-- WHAT IS BEING ASKED --
Collect every line in the records below that contains the word "vous".
Start of AVAILABLE DATA
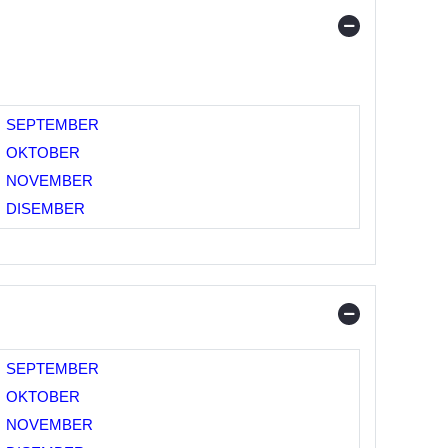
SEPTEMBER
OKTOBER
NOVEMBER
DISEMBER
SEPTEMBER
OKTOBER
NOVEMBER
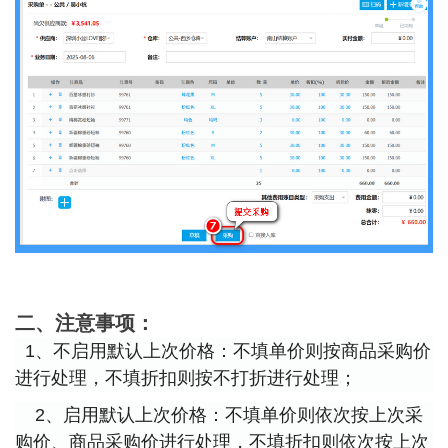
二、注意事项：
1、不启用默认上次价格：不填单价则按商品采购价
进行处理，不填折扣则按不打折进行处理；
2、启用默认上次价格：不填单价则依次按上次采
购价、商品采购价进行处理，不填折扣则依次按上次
End of AVAILABLE DATA
Start of AVAILABLE DATA
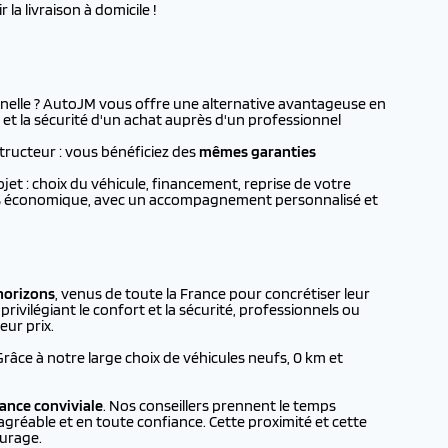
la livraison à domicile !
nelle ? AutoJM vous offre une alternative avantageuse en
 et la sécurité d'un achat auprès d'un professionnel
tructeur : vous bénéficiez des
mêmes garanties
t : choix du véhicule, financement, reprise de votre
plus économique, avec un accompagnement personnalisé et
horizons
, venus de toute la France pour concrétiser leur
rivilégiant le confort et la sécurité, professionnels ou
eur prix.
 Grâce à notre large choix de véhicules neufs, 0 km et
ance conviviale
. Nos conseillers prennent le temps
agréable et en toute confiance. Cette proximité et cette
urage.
End of AVAILABLE DATA
-- PROBLEM SOLUTION --
nelle ? AutoJM vous offre une alternative avantageuse en
tructeur : vous bénéficiez des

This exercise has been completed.